Instructions to follow: In the records below, how many lines hold the word "size"? Give only the number.

Provided data:
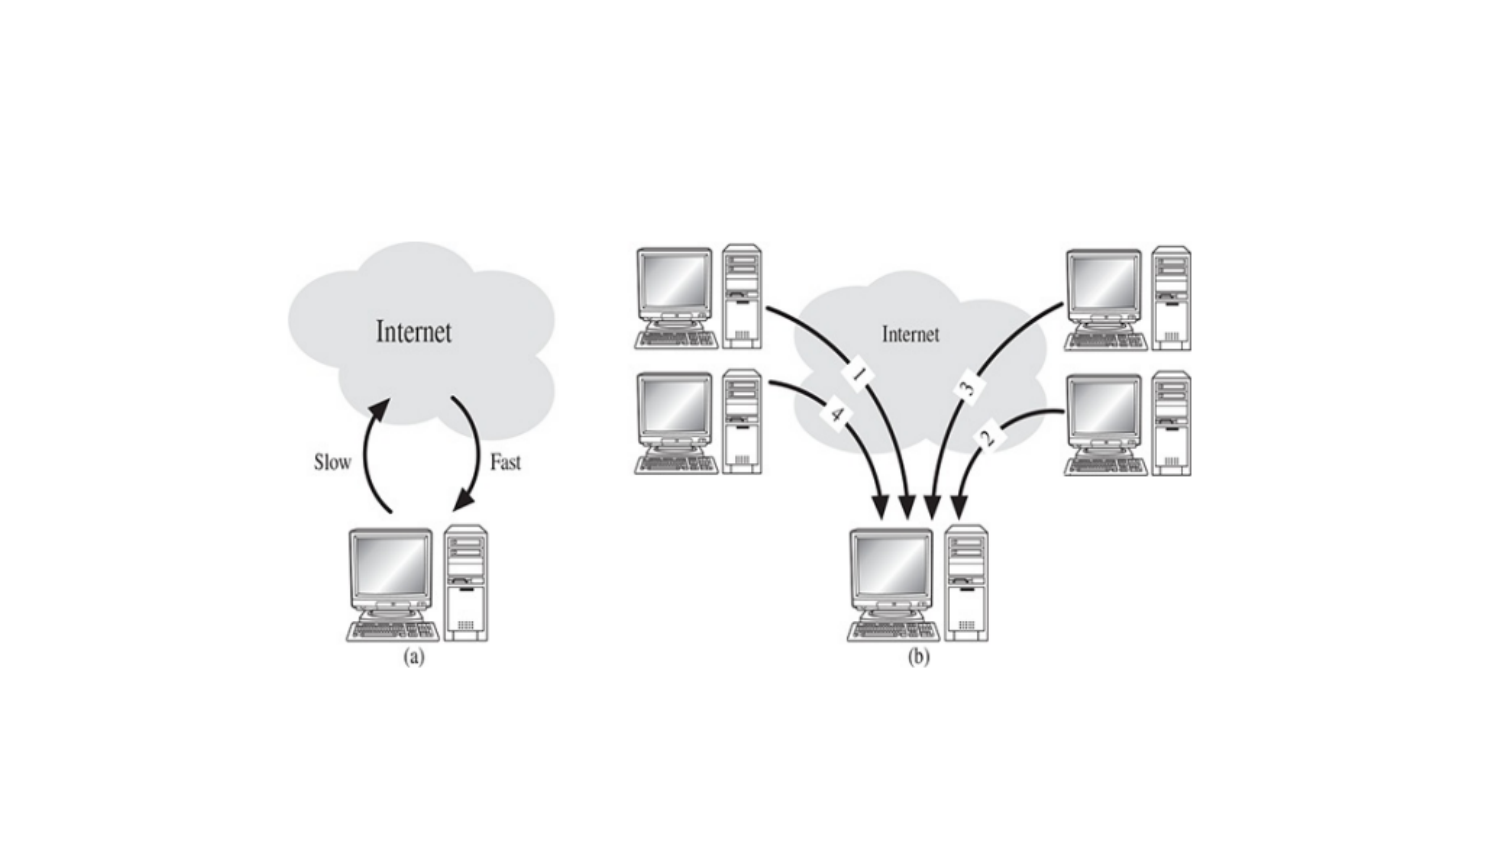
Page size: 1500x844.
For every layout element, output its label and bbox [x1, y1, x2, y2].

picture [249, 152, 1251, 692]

==

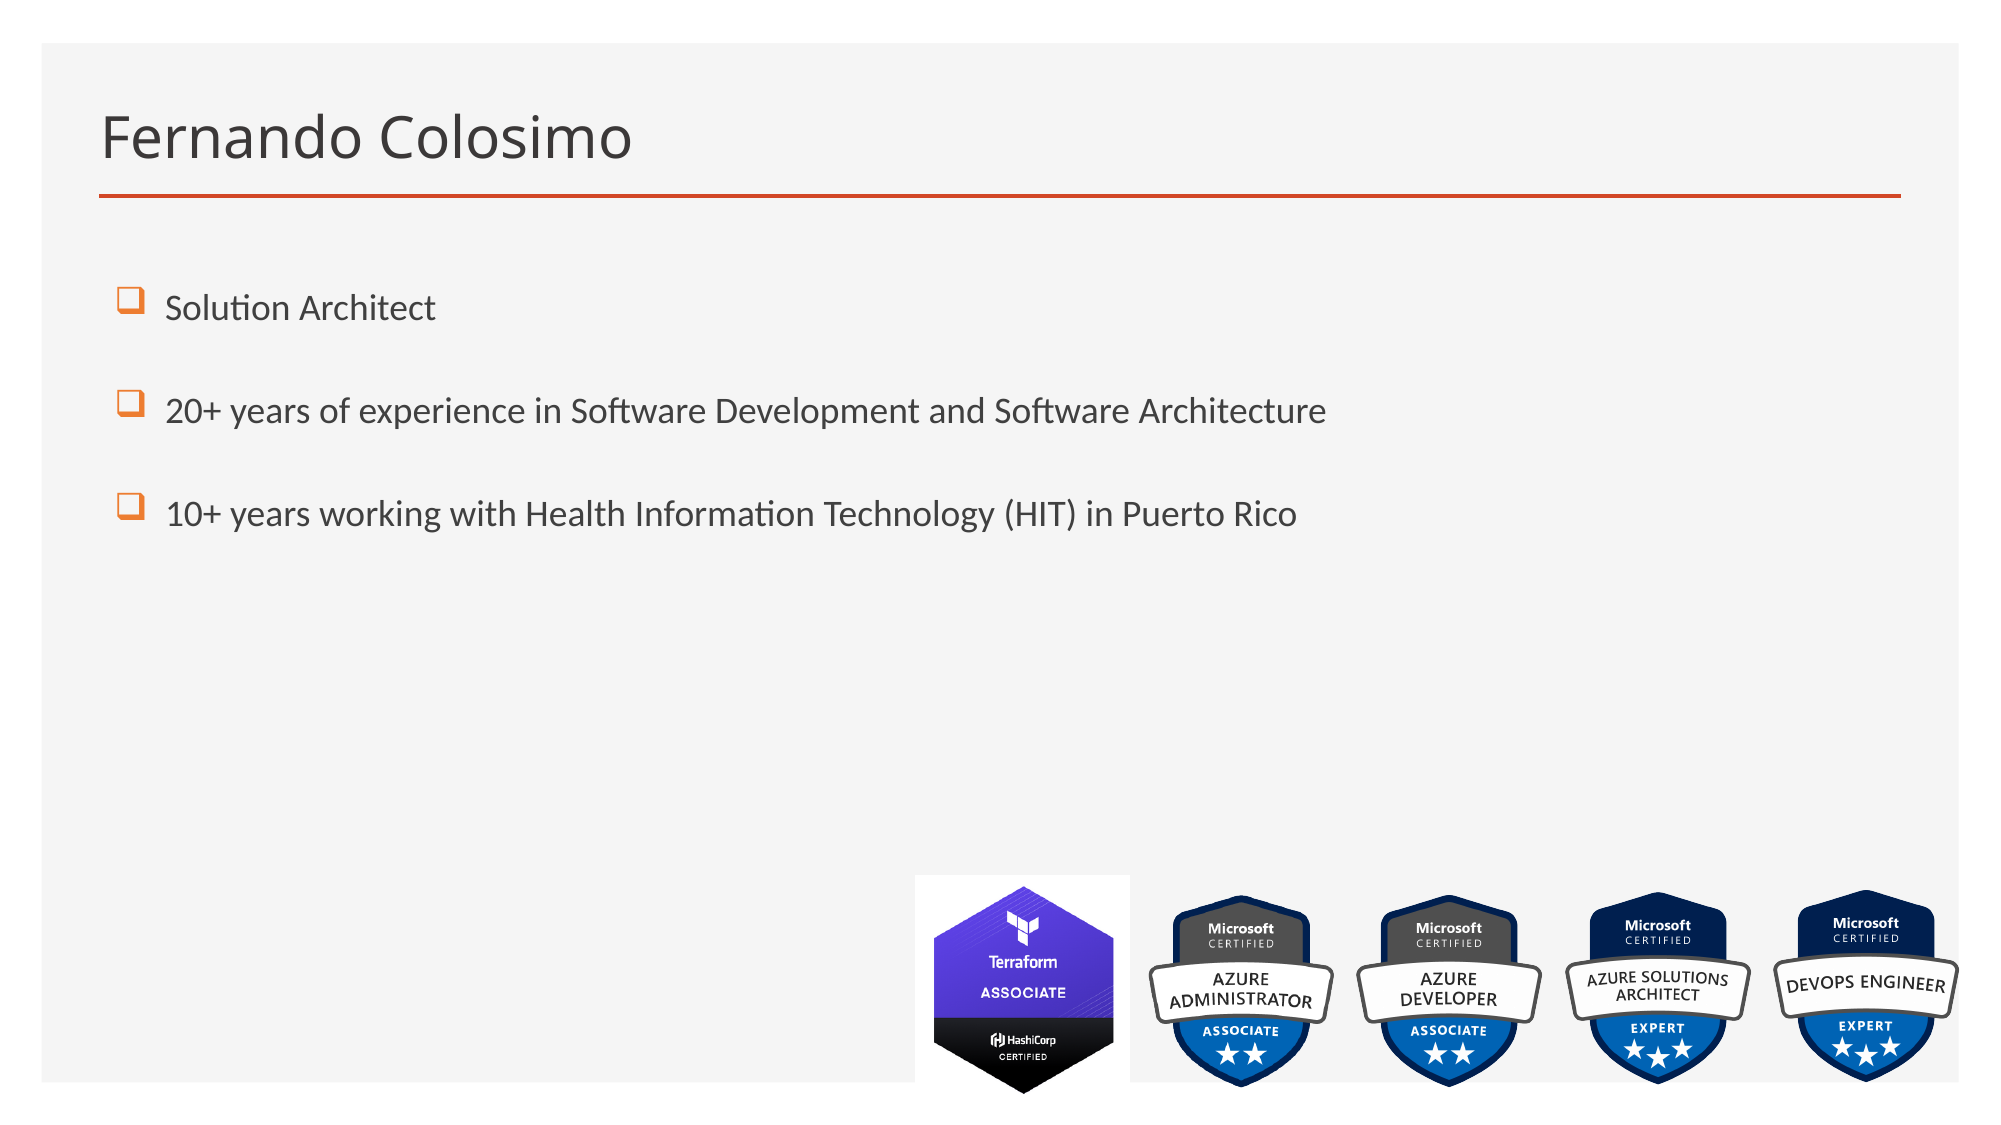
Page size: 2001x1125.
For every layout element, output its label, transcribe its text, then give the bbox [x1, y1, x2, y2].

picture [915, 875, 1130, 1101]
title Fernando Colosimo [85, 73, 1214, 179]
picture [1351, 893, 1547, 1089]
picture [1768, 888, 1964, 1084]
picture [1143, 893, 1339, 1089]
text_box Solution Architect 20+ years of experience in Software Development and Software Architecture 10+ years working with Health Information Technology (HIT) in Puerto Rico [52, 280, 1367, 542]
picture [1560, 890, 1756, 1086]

--

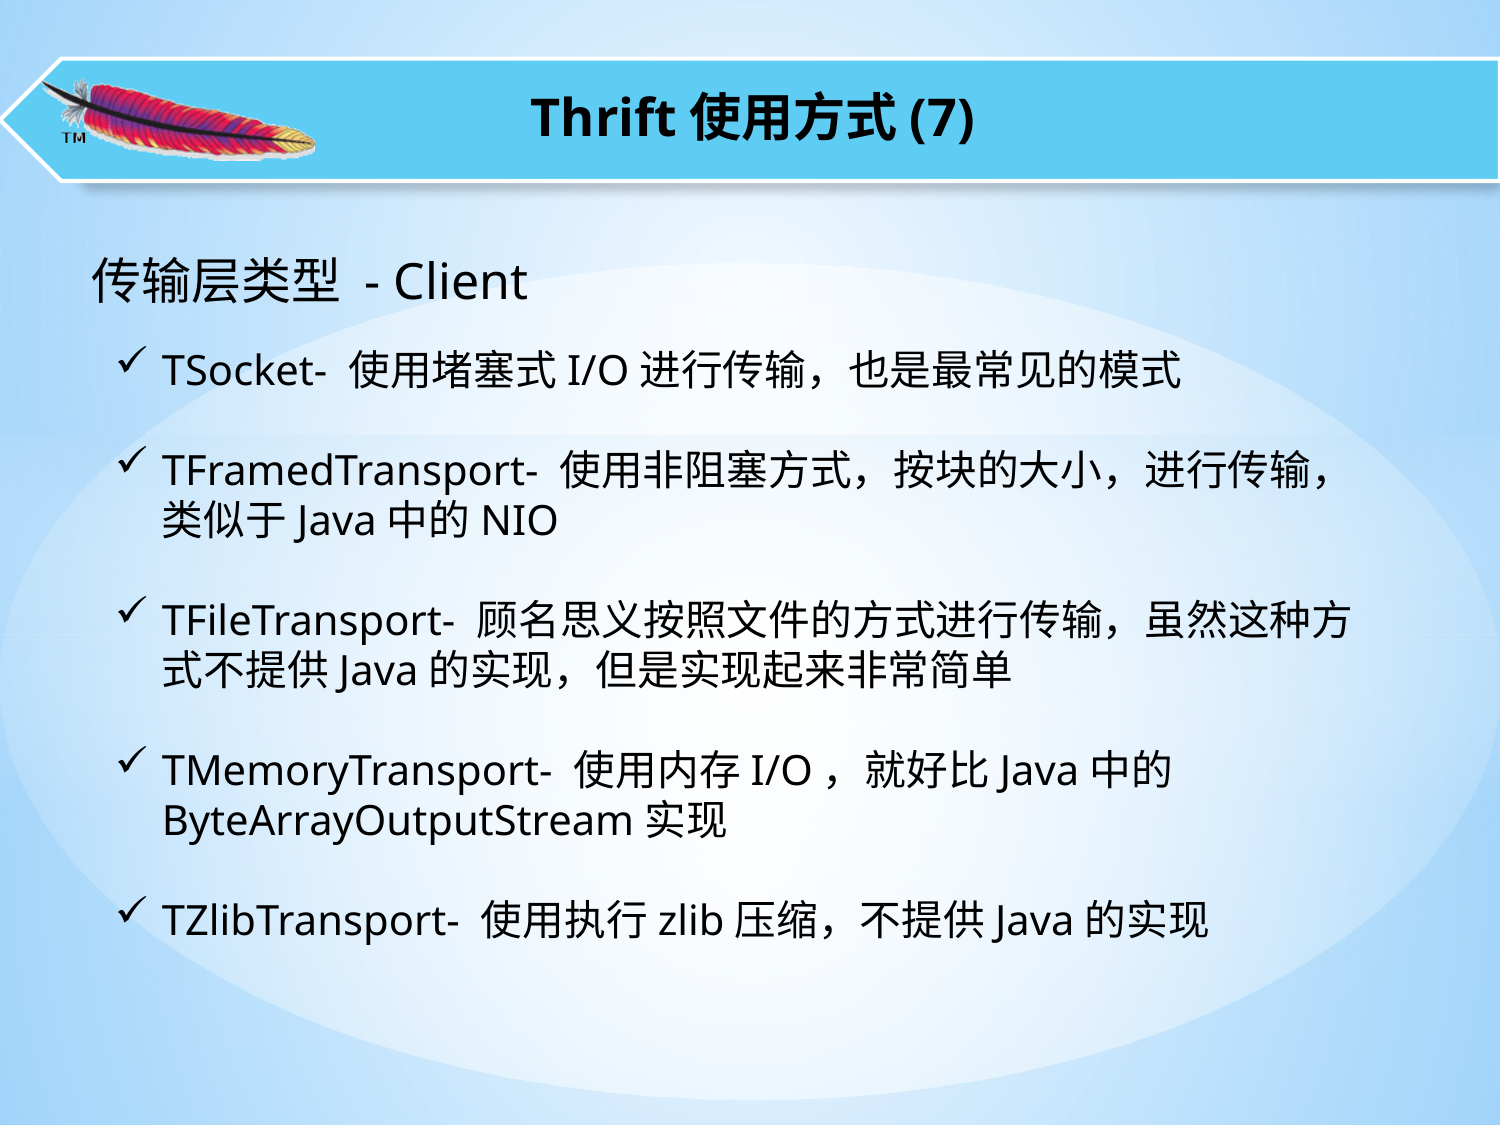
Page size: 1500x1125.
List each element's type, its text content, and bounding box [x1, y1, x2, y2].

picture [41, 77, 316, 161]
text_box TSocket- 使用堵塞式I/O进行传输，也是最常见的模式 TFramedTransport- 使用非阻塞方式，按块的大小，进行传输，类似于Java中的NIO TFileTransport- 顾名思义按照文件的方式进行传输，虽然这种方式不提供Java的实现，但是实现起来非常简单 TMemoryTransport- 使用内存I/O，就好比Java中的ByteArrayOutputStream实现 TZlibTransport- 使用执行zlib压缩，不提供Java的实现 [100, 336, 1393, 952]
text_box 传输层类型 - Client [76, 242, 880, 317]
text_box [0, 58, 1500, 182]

Answer space: 3